= Edward Hyde (Cambridge cricketer) =

English cricketer (born 1997)

Edward Richard Bebbington Hyde (born 12 December 1997) is an English wicketkeeper batsman. He was born in Huntingdon and attended St John's College School in Cambridge and Tonbridge School. He was then awarded a Skinners' Company exhibition to Jesus College, Cambridge.

== Cricket ==

After playing at school and through the Cambridgeshire (Under-10 to Under-15) and Kent (Under-14 to Under-17) age-groups, he has played for Cambridge University Cricket Club, Cambridge MCCU and Cambridgeshire County Cricket Club.

In 2018, he played his first Minor Counties Championship match for Cambridgeshire against Suffolk at Saffron Walden.

He first played for Cambridge in the 2018 season, including in the 2018 Twenty20 match against Oxford University at the University Parks and in the one-day University Match at Lord's where he won his Cambridge Blue.

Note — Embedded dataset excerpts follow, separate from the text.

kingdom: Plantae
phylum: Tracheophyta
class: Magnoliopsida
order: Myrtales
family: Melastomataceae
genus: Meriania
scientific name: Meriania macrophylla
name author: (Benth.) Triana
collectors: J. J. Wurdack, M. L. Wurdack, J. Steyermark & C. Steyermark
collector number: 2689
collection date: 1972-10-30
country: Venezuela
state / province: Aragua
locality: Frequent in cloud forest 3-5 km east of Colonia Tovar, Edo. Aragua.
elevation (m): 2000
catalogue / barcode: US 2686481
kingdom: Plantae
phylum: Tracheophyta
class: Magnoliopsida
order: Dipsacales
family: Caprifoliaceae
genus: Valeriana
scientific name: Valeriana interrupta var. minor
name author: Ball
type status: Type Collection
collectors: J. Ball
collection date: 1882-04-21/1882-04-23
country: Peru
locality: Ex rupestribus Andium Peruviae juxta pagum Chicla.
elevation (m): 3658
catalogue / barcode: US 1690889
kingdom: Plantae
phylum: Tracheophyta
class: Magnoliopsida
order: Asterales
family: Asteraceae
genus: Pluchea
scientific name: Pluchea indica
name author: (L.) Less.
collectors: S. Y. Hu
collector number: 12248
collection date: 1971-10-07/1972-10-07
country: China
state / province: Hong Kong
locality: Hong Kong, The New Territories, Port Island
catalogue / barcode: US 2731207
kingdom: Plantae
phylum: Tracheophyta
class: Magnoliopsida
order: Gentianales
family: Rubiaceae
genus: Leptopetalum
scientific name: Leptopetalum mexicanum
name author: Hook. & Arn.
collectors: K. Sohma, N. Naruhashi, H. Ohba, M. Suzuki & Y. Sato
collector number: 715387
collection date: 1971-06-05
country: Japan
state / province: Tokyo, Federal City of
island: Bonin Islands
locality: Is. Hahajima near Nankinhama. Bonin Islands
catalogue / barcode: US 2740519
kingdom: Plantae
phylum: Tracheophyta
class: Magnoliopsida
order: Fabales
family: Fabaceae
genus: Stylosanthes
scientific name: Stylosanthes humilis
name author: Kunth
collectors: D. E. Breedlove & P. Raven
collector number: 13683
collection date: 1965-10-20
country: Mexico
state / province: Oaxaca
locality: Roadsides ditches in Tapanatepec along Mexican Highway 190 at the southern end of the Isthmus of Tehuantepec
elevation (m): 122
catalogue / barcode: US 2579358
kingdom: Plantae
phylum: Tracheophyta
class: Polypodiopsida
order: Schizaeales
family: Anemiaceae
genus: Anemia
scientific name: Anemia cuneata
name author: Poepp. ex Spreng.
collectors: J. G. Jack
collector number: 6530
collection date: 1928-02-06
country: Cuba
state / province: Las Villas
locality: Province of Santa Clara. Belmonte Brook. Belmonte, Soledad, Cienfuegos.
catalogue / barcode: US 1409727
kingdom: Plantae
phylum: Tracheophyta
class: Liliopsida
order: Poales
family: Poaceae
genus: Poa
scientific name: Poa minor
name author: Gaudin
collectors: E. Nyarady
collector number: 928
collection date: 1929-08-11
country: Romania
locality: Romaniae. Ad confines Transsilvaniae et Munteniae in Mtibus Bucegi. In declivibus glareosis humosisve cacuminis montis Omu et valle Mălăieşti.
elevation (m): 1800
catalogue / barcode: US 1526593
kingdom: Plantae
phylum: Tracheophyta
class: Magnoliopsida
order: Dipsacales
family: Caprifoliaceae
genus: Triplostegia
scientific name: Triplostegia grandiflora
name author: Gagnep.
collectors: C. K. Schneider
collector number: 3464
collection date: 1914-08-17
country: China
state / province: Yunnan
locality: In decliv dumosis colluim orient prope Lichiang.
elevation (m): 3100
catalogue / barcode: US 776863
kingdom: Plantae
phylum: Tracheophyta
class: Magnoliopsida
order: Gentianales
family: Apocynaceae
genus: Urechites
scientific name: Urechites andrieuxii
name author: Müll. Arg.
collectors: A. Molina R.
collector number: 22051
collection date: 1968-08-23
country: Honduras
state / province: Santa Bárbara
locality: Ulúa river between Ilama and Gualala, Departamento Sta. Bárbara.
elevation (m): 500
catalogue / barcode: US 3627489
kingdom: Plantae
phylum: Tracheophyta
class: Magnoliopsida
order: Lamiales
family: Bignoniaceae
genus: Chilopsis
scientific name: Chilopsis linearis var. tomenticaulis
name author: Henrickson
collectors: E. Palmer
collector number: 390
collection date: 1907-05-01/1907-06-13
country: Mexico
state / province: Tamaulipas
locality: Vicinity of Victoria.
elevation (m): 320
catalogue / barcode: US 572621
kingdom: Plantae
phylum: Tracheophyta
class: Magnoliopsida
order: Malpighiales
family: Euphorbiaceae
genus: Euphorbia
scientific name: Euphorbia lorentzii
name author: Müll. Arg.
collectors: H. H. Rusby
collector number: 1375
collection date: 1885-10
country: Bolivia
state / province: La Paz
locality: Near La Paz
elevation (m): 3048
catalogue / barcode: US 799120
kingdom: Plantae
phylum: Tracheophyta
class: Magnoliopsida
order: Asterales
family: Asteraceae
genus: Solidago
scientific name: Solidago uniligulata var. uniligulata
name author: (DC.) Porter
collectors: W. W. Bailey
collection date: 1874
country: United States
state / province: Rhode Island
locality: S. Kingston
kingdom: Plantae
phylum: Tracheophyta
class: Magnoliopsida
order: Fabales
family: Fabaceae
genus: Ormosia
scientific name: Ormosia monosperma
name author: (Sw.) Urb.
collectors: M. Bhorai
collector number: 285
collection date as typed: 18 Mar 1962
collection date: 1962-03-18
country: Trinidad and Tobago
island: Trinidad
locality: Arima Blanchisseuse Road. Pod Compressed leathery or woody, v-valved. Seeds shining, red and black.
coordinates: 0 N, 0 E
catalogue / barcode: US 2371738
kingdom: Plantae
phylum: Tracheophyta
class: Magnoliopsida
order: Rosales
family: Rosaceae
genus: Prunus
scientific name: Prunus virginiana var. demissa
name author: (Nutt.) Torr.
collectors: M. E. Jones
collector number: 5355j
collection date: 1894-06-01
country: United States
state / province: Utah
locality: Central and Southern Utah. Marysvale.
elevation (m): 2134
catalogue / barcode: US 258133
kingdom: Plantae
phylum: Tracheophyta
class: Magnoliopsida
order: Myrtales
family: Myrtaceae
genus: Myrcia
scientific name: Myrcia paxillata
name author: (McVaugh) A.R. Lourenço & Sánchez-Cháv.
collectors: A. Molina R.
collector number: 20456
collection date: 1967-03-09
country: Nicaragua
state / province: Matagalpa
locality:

He went on that year to play first-class cricket in the four-day University Match at the University Parks.

== Other sports ==

He won the 2017 and 2018 UK National Under 21 Rackets (sport) doubles championships with Ben Cawston and Rory Giddins respectively and went on to win the Under 24 doubles championship in 2019 with Ben Cawston. He was 2018 National Under 21 singles Real tennis champion in 2018 and won the National Under 24 doubles with Robert Shenkman in 2019. He won Cambridge Blues for both sports in 2018, 2019, 2020 and 2021 and for Rugby Fives in 2020 and 2021.